Alberto asked about the fake pictures of looted super markets that had been spread during the gas protests, which encouraged them to turn violent.
Chochos said he knew exactly who was behind those. It was a 19-year-old member of a social media group called the Scientific Sect. Whenever one of their fakes would go viral, they would celebrate. Media might talk about “organized cyber criminals,” and “psychological warfare,” but the Scientific Sect was just a bunch of teenagers who wanted attention.
Alberto told him how people had started coming around his flat, ringing his bell.
Chochos shrugged it off. The kids created avatars for themselves that were intimidating on social media. Now they were getting the online world confused with the real, pushing their avatars into reality. It was still all a game. The thing with Twitter is you can be whoever you want to be, a woman, a troll, an activist. You can play both sides of an argument and no one will know. They weren’t, he insisted, actually violent.
“It’s like a nightclub,” said Alberto. “As soon as the lights go out you can be whoever you want.”
Alberto saw a greater problem up ahead. He still believed that the internet could reveal a society’s true needs and desires, demands for change lurking in the fluctuations of search engines and algorithms. The tragedy of digital manipulation was not just that individuals were harassed and abused but that they once again were being divided from their own reality.

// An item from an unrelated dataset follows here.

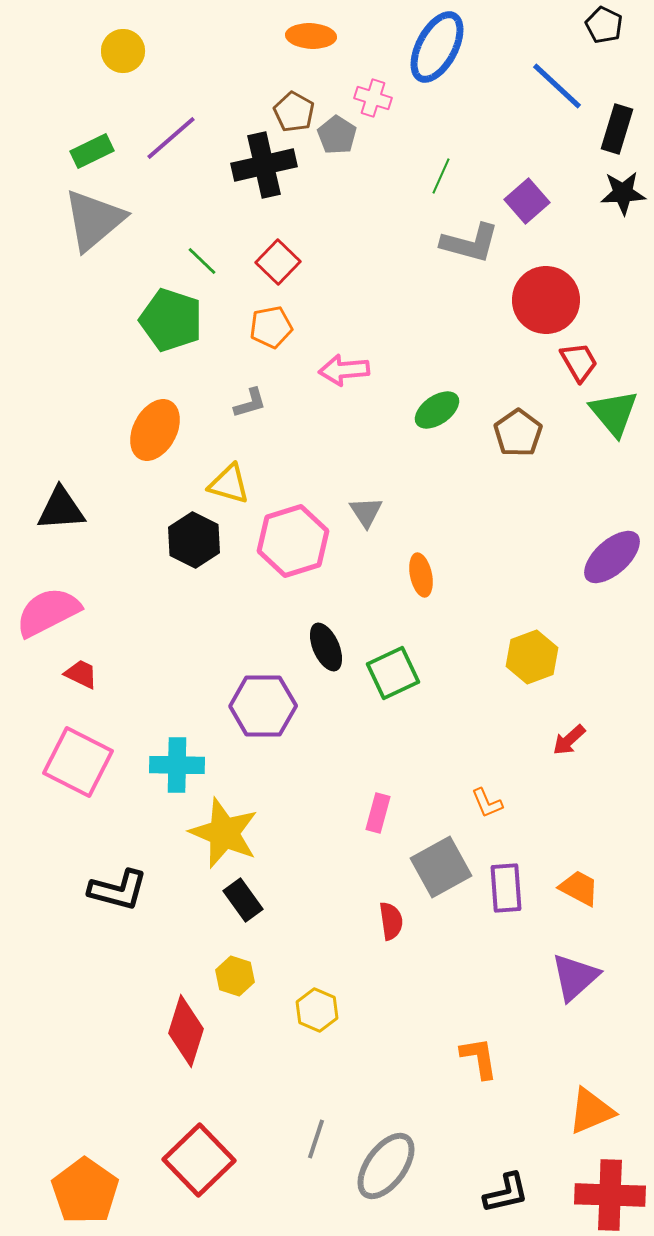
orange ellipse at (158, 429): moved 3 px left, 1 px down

Mexico had 70 years of “truth” being dictated by a one-party state. People had accepted the reality the regime imposed on them as normal. Today bots, trolls, and cyborgs could simulate a climate of opinion, of support or hate, that was more insidious, more all-enveloping than the old broadcast media. And this simulation then would be reinforced as people modified their behavior to fall in line with what they thought was reality. An Oxford University analysis of bots calls this process “manufacturing consensus.” It is not that one online account changes someone’s mind; it’s that en masse they create an ersatz normality.
Her last two messages were photos: one of her looking directly into the camera, the next of her lying on the floor with her face blown off.
Over the decades there have been many studies that show how people modify their behavior to fit into what they think is the majority point of view. In 1974, Elisabeth Noelle-Neumann, a German political scientist and pollster, demonstrated how people will go along with the majority opinion to fit in. The need to belong is one of the deepest human inclinations, Noelle-Neumann argued, and people are motivated by fear of isolation. That is why exile, expulsion from the group, is one of the oldest forms of punishment.
In the age of mass communication, media become the gauge through which people decide what the dominant public opinion is. Noelle-Neumann, rather prettily, describes the dynamic as a “spiral of silence.” On one side are interpersonal connections, which push alternative opinions up the spiral, on the other are mass media, which push them down. At the bottom of the spiral lies the silence.
Noelle-Neumann defined two types of persons who fight against the silence. The first are what she termed the “hardcore,” who feel so rejected by society they don’t care what anyone thinks of them and revel in a lost, invented past. The other are the “avant-garde,” activists who do want people to listen to them despite all setbacks: “Those who belong to the avant-garde are committed to the future and thus by necessity, are also isolated; but their conviction that they are ahead of their time enables them to endure.”
It seemed a good way to describe Lyudmila, Alberto, Srdja, and the other activists I had met.
“Dark days are coming, Peter,” Alberto told me when I was back in London. “A new generation of bots and trolls are pushing us further and further into a world of pure simulation.”